56% there congrats Mark! Are you mortgage free too?
Thanks for sharing my link! (Its 15k passive income though, my dividends are just north of 5k forward)
It’ll be awhile until i get to 15k dividends… slowly but surely!
Not yet mortgage free Passive. Hopefully in another 5 years. Our two major financial goals by age 50 are to be 1) debt-free/mortgage-free and 2) own the $1 M portfolio to start drawing from for semi-retirement/part-time work. Fingers crossed!
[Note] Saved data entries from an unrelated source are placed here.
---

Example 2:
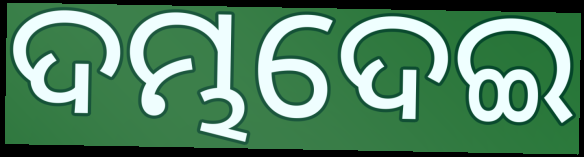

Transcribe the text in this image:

ଦମ୍ଭଦେଇ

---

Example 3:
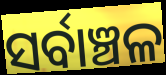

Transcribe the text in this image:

ସର୍ବାଞ୍ଚଳ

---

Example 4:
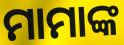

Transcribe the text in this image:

ମାମାଙ୍କ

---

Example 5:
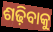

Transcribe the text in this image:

ଶଢ଼ିବାକୁ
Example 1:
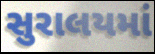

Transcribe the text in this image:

સુરાલયમાં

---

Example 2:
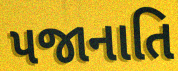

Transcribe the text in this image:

પજાનાતિ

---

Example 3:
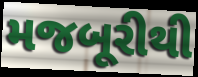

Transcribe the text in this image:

મજબૂરીથી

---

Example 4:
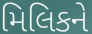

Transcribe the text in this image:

મિલિકને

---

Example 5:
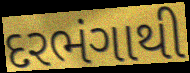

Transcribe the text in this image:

દરભંગાથી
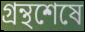
গ্রন্থশেষে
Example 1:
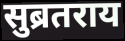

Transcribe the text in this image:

सुब्रतराय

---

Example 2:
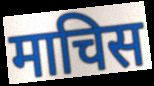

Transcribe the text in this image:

माचिस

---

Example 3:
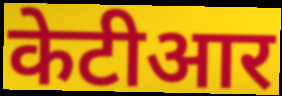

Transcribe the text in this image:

केटीआर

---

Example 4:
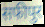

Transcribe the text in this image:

सफीपुर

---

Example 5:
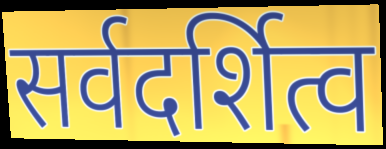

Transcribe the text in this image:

सर्वदर्शित्व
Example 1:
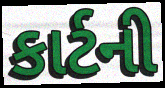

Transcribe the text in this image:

કાર્ટની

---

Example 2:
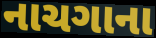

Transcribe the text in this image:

નાચગાના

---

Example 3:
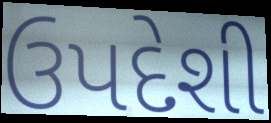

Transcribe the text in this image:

ઉપદેશી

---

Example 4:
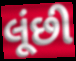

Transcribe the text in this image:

લૂંછી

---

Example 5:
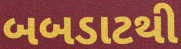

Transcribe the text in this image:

બબડાટથી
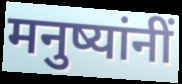
मनुष्यांनीं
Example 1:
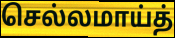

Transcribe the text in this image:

செல்லமாய்த்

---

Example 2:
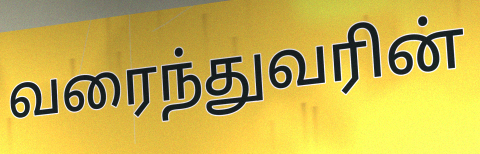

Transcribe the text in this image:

வரைந்துவரின்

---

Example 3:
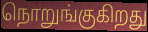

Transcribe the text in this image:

நொறுங்குகிறது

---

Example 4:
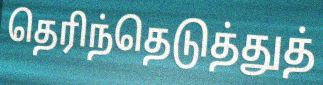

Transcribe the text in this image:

தெரிந்தெடுத்துத்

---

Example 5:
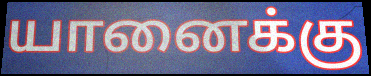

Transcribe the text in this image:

You? What are your big money goals?
Hamilton 6 Cdn Bank fund.
Each month they will re-balance (buy & sell?) and put 80% in the most expensive (oversold) and 20% in the under-sold. Sounds backwards to me, as the undersold might have dropped in price and therefore provide a higher yield.
Agree, just buy the banks stocks you like and hold for the growing income, without paying any fees or re-balancing.
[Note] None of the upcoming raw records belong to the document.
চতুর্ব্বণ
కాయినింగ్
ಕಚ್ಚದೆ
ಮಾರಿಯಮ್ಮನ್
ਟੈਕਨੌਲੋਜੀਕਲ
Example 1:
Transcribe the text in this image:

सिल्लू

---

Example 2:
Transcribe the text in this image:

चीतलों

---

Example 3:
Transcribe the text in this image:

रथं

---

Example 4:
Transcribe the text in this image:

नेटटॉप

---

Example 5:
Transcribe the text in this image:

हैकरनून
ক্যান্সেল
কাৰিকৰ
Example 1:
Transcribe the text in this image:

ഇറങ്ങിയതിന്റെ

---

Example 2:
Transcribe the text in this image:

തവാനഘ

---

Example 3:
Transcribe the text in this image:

Crazy fund 🙂 Still own your bank stocks cannew? 5 or 6?
5 just not TD as I always felt it was expensive when I was buying.
I thought oversold should mean cheapest? For example, BNS is definitely oversold right now.
The only one I am missing is NA. On my buying list. Looks like they think right now TD is among the oversold ones? How so? I feel TD is pretty expensive right now.
@May: the question is why re-balance monthly, other than to generate trading fees which I’m sure are built into the fees some where.
Actually you have it backwards (and May is correct below), oversold means the position has been beaten up and is not expensive.